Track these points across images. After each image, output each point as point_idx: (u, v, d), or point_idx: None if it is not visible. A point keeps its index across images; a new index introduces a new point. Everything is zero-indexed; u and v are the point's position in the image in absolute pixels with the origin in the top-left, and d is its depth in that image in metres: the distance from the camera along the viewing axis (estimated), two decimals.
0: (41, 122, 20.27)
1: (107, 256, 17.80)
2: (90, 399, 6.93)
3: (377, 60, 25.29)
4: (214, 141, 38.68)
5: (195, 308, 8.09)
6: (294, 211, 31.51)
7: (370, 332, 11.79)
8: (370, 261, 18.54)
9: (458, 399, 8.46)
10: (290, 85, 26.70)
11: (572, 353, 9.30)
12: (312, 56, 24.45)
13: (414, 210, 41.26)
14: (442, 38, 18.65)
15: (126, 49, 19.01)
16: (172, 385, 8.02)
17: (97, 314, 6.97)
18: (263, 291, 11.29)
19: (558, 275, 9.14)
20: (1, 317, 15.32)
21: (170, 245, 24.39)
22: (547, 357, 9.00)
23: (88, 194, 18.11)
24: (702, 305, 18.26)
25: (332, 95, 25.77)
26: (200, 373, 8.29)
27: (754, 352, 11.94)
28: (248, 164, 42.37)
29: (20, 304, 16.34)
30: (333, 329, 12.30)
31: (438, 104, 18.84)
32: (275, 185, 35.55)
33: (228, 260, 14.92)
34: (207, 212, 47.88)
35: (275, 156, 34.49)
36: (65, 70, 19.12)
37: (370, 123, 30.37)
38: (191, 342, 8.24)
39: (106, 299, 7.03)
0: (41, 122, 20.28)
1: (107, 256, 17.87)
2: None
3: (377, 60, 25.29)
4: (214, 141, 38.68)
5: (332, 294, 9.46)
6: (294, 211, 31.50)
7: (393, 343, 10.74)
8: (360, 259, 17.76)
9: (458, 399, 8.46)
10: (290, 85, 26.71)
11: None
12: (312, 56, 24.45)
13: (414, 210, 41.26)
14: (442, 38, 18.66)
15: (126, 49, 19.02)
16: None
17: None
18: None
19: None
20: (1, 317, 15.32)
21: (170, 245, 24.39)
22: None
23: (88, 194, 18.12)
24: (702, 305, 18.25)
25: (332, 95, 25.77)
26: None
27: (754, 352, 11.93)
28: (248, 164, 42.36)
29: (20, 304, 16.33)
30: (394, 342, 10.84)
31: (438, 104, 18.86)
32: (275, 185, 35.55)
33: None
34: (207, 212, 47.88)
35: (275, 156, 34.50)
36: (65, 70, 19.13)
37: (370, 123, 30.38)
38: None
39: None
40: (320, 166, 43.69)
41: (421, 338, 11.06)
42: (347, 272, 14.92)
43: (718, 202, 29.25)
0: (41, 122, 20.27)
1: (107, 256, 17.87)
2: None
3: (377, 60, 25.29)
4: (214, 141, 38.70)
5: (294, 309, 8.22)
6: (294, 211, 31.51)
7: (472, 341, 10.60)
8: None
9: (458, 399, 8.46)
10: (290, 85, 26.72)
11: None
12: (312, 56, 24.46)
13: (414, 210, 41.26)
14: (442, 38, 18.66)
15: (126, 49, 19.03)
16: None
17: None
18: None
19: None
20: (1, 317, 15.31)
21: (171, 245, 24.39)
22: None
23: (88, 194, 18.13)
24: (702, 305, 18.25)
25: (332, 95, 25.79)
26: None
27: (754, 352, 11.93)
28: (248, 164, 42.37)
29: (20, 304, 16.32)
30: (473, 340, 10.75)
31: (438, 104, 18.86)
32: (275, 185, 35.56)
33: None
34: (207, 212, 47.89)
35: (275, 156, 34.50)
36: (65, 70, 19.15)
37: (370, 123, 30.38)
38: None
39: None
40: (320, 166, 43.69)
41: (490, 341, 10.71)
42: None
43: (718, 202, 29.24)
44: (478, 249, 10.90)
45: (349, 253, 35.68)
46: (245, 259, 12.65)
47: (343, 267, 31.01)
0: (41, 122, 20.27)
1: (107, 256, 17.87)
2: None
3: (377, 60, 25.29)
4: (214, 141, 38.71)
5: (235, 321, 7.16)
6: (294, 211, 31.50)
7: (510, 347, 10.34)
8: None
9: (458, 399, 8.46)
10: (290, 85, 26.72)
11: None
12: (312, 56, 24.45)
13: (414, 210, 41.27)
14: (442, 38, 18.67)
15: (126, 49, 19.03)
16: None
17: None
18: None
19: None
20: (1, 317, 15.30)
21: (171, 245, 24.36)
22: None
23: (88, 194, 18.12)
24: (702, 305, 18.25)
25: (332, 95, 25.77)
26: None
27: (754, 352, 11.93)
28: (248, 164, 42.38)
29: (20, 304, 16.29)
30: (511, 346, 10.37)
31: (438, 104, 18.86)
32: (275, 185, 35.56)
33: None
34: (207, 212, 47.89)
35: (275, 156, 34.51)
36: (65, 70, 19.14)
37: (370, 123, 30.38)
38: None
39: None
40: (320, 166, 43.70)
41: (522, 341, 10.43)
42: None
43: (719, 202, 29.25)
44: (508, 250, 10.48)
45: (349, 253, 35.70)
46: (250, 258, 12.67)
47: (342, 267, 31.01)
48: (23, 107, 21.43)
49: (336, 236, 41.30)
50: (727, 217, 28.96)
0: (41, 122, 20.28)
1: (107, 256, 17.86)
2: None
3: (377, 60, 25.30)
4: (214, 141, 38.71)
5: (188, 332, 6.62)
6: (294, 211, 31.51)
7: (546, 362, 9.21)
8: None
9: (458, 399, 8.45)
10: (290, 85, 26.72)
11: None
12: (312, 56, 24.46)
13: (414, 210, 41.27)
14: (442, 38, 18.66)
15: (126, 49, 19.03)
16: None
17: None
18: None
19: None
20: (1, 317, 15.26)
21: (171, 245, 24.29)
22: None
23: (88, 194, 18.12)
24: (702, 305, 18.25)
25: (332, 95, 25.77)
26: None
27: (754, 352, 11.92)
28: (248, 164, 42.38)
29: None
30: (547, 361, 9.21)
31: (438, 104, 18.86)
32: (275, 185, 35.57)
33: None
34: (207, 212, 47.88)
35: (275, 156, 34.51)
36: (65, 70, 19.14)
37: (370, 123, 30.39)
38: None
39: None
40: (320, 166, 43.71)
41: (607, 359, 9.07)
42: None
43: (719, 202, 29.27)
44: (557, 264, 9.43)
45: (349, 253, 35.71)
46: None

**WHAT YOU SHOULD DO**:
Write out the records shown above, exactly as they appear.

**EXERCISE SOLUTION**:
Track these points across images. After each image, output each point as point_idx: (u, v, d), or point_idx: None if it is not visible. A point keeps its index across images; a new index introduces a new point. Everything is zero-indexed; u and v are the point's position in the image in absolute pixels with the origin in the top-left, and d is its depth in that image in metres: the distance from the camera along the viewing axis (estimated), two decimals.
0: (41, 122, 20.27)
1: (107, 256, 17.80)
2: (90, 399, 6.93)
3: (377, 60, 25.29)
4: (214, 141, 38.68)
5: (195, 308, 8.09)
6: (294, 211, 31.51)
7: (370, 332, 11.79)
8: (370, 261, 18.54)
9: (458, 399, 8.46)
10: (290, 85, 26.70)
11: (572, 353, 9.30)
12: (312, 56, 24.45)
13: (414, 210, 41.26)
14: (442, 38, 18.65)
15: (126, 49, 19.01)
16: (172, 385, 8.02)
17: (97, 314, 6.97)
18: (263, 291, 11.29)
19: (558, 275, 9.14)
20: (1, 317, 15.32)
21: (170, 245, 24.39)
22: (547, 357, 9.00)
23: (88, 194, 18.11)
24: (702, 305, 18.26)
25: (332, 95, 25.77)
26: (200, 373, 8.29)
27: (754, 352, 11.94)
28: (248, 164, 42.37)
29: (20, 304, 16.34)
30: (333, 329, 12.30)
31: (438, 104, 18.84)
32: (275, 185, 35.55)
33: (228, 260, 14.92)
34: (207, 212, 47.88)
35: (275, 156, 34.49)
36: (65, 70, 19.12)
37: (370, 123, 30.37)
38: (191, 342, 8.24)
39: (106, 299, 7.03)
0: (41, 122, 20.28)
1: (107, 256, 17.87)
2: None
3: (377, 60, 25.29)
4: (214, 141, 38.68)
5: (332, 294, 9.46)
6: (294, 211, 31.50)
7: (393, 343, 10.74)
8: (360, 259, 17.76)
9: (458, 399, 8.46)
10: (290, 85, 26.71)
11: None
12: (312, 56, 24.45)
13: (414, 210, 41.26)
14: (442, 38, 18.66)
15: (126, 49, 19.02)
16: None
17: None
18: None
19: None
20: (1, 317, 15.32)
21: (170, 245, 24.39)
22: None
23: (88, 194, 18.12)
24: (702, 305, 18.25)
25: (332, 95, 25.77)
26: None
27: (754, 352, 11.93)
28: (248, 164, 42.36)
29: (20, 304, 16.33)
30: (394, 342, 10.84)
31: (438, 104, 18.86)
32: (275, 185, 35.55)
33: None
34: (207, 212, 47.88)
35: (275, 156, 34.50)
36: (65, 70, 19.13)
37: (370, 123, 30.38)
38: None
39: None
40: (320, 166, 43.69)
41: (421, 338, 11.06)
42: (347, 272, 14.92)
43: (718, 202, 29.25)
0: (41, 122, 20.27)
1: (107, 256, 17.87)
2: None
3: (377, 60, 25.29)
4: (214, 141, 38.70)
5: (294, 309, 8.22)
6: (294, 211, 31.51)
7: (472, 341, 10.60)
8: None
9: (458, 399, 8.46)
10: (290, 85, 26.72)
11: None
12: (312, 56, 24.46)
13: (414, 210, 41.26)
14: (442, 38, 18.66)
15: (126, 49, 19.03)
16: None
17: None
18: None
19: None
20: (1, 317, 15.31)
21: (171, 245, 24.39)
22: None
23: (88, 194, 18.13)
24: (702, 305, 18.25)
25: (332, 95, 25.79)
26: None
27: (754, 352, 11.93)
28: (248, 164, 42.37)
29: (20, 304, 16.32)
30: (473, 340, 10.75)
31: (438, 104, 18.86)
32: (275, 185, 35.56)
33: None
34: (207, 212, 47.89)
35: (275, 156, 34.50)
36: (65, 70, 19.15)
37: (370, 123, 30.38)
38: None
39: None
40: (320, 166, 43.69)
41: (490, 341, 10.71)
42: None
43: (718, 202, 29.24)
44: (478, 249, 10.90)
45: (349, 253, 35.68)
46: (245, 259, 12.65)
47: (343, 267, 31.01)
0: (41, 122, 20.27)
1: (107, 256, 17.87)
2: None
3: (377, 60, 25.29)
4: (214, 141, 38.71)
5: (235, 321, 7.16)
6: (294, 211, 31.50)
7: (510, 347, 10.34)
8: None
9: (458, 399, 8.46)
10: (290, 85, 26.72)
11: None
12: (312, 56, 24.45)
13: (414, 210, 41.27)
14: (442, 38, 18.67)
15: (126, 49, 19.03)
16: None
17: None
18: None
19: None
20: (1, 317, 15.30)
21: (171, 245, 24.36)
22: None
23: (88, 194, 18.12)
24: (702, 305, 18.25)
25: (332, 95, 25.77)
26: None
27: (754, 352, 11.93)
28: (248, 164, 42.38)
29: (20, 304, 16.29)
30: (511, 346, 10.37)
31: (438, 104, 18.86)
32: (275, 185, 35.56)
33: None
34: (207, 212, 47.89)
35: (275, 156, 34.51)
36: (65, 70, 19.14)
37: (370, 123, 30.38)
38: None
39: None
40: (320, 166, 43.70)
41: (522, 341, 10.43)
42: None
43: (719, 202, 29.25)
44: (508, 250, 10.48)
45: (349, 253, 35.70)
46: (250, 258, 12.67)
47: (342, 267, 31.01)
48: (23, 107, 21.43)
49: (336, 236, 41.30)
50: (727, 217, 28.96)
0: (41, 122, 20.28)
1: (107, 256, 17.86)
2: None
3: (377, 60, 25.30)
4: (214, 141, 38.71)
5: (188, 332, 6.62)
6: (294, 211, 31.51)
7: (546, 362, 9.21)
8: None
9: (458, 399, 8.45)
10: (290, 85, 26.72)
11: None
12: (312, 56, 24.46)
13: (414, 210, 41.27)
14: (442, 38, 18.66)
15: (126, 49, 19.03)
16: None
17: None
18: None
19: None
20: (1, 317, 15.26)
21: (171, 245, 24.29)
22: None
23: (88, 194, 18.12)
24: (702, 305, 18.25)
25: (332, 95, 25.77)
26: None
27: (754, 352, 11.92)
28: (248, 164, 42.38)
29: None
30: (547, 361, 9.21)
31: (438, 104, 18.86)
32: (275, 185, 35.57)
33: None
34: (207, 212, 47.88)
35: (275, 156, 34.51)
36: (65, 70, 19.14)
37: (370, 123, 30.39)
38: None
39: None
40: (320, 166, 43.71)
41: (607, 359, 9.07)
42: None
43: (719, 202, 29.27)
44: (557, 264, 9.43)
45: (349, 253, 35.71)
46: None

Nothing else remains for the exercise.